Sur le fondement de ces justificatifs, l’Urssaf de Normandie venant aux droits de l’Urssaf de Basse-Normandie a recalculé à hauteur de 723 euros les cotisations et contributions dues au titre du 3ème trimestre 2016 et de la régularisation 2016, et fixé à la somme de 216 euros le montant des majorations de retard, ce qui correspond à une somme globale de 939 euros.
Les parties s’accordent à l’audience pour dire que la contrainte est valable en son principe, mais que son montant doit être limité à 939 euros.
En conséquence, il convient d’infirmer le jugement en ce qu’il a :
— validé la contrainte pour le montant de 12091 euros
— condamné M. [I] à payer à l’Urssaf de Basse-Normandie la somme de 12091 euros.
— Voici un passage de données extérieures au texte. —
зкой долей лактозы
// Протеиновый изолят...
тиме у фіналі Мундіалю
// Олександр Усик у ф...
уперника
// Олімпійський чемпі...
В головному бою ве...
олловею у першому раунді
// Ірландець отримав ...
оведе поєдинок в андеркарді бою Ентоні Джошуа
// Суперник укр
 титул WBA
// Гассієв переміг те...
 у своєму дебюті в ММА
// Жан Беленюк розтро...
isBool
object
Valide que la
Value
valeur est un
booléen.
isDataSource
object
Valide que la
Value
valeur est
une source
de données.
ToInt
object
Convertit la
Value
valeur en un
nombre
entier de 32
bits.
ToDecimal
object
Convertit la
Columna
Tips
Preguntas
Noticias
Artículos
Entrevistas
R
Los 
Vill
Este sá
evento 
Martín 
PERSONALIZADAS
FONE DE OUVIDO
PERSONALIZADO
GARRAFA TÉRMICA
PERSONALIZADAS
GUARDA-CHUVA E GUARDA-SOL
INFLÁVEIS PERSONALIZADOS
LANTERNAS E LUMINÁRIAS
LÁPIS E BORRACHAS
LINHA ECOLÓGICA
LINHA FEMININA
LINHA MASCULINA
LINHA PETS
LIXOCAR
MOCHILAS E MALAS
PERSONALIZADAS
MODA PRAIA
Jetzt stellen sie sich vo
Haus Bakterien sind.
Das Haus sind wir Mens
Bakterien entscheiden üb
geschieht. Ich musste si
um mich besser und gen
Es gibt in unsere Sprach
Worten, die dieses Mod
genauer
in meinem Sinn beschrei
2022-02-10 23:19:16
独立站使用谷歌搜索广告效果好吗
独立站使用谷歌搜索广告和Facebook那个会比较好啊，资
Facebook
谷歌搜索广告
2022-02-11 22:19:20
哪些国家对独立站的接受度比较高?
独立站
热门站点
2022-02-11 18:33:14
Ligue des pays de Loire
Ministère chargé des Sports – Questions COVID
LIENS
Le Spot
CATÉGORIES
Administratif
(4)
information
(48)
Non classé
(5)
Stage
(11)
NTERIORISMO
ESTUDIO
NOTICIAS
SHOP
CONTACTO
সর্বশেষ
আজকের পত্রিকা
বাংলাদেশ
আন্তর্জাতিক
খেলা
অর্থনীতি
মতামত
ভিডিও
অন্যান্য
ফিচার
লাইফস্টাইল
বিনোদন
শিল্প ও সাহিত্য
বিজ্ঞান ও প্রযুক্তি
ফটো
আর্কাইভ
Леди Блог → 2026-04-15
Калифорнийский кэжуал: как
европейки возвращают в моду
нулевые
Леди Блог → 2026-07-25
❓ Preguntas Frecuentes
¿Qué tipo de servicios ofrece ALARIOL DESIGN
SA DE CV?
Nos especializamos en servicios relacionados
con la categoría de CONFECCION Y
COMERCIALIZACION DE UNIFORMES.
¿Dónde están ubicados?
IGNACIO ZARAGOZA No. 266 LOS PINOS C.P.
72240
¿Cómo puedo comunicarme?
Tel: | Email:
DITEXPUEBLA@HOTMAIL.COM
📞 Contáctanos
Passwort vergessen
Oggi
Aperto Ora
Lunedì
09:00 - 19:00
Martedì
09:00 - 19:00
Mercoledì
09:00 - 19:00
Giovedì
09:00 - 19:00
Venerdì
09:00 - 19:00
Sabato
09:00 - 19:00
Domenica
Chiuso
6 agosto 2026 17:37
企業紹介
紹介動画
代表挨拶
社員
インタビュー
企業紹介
Statuant à nouveau, il convient de :
— valider la contrainte à hauteur de 939 euros au titre des cotisations et contributions dues au titre du 3ème trimestre 2016 et d’une régularisation 2016 de 723 euros, et au titre des majorations de retard afférentes de 216 euros
— condamner M. [I] à payer à l’Urssaf de Normandie venant aux droits de l’Urssaf de Basse-Normandie la somme de 939 euros.
Le jugement sera confirmé en ce qu’il a dit que les frais de signification de la contrainte sont à la charge de M. [I] et l’a condamné au paiement de ces frais.
Il sera dit que ces frais de signification s’élèvent à 70,48 euros comme le demande l’Urssaf de Normandie.
— Sur les dépens et les frais irrépétibles
Succombant partiellement, M. [I] sera condamné aux dépens d’appel et par voie de confirmation aux dépens de première instance.
Enfin, il est équitable de le condamner à payer à l’Urssaf de Normandie la somme de 500 euros au titre de l’article 700 du code de procédure civile.
PAR CES MOTIFS,
La cour,
Rectifie le jugement déféré en ce que la mention '12 décembre 2018' doit être remplacée par la mention '7 décembre 2018';
Confirme le jugement ainsi rectifié en ce qu’il a :
— déclaré recevable l’opposition formée par M. [I] à la contrainte du 30 novembre 2018 signifiée par acte d’huissier du '7 décembre 2018'
— rappelé que la décision est exécutoire de droit à titre provisoire conformément aux dispositions de l’article R. 133-3 du code de la sécurité sociale
— dit que les frais de recouvrement afférents à la délivrance de la contrainte seront à la charge de M. [I] par application de l’article R. 133-6 du code de la sécurité sociale et l’a condamné au paiement de ceux-ci
— condamné M. [I] aux dépens;
Infirme le jugement pour le surplus ;
Statuant à nouveau et y ajoutant,
Valide la contrainte émise par l’Urssaf de Basse-Normandie du 30 novembre 2018 délivrée à M. [I] à hauteur de 939 euros ;
Condamne M. [I] à payer la somme de 939 euros à l’Urssaf de Normandie, venant aux droits de l’Urssaf de Basse-Normandie, au titre des cotisations et contributions dues au titre du 3ème trimestre 2016 et d’une régularisation 2016 pour un montant de 723 euros, et au titre des majorations de retard afférentes d’un montant de 216 euros ;
Dit que les frais de recouvrement, afférents à la délivrance de la contrainte du 30 novembre 2018 émise par l’Urssaf de Basse-Normandie, mis à la charge de M. [I] par le jugement déféré, s’élèvent à 70,48 euros ;
Condamne M. [I] aux dépens d’appel ;
Condamne M. [I] à payer à l’Urssaf de Normandie, venant aux droits de l’Urssaf de Basse-Normandie, la somme de 500 euros au titre de l’article 700 du code de procédure civile.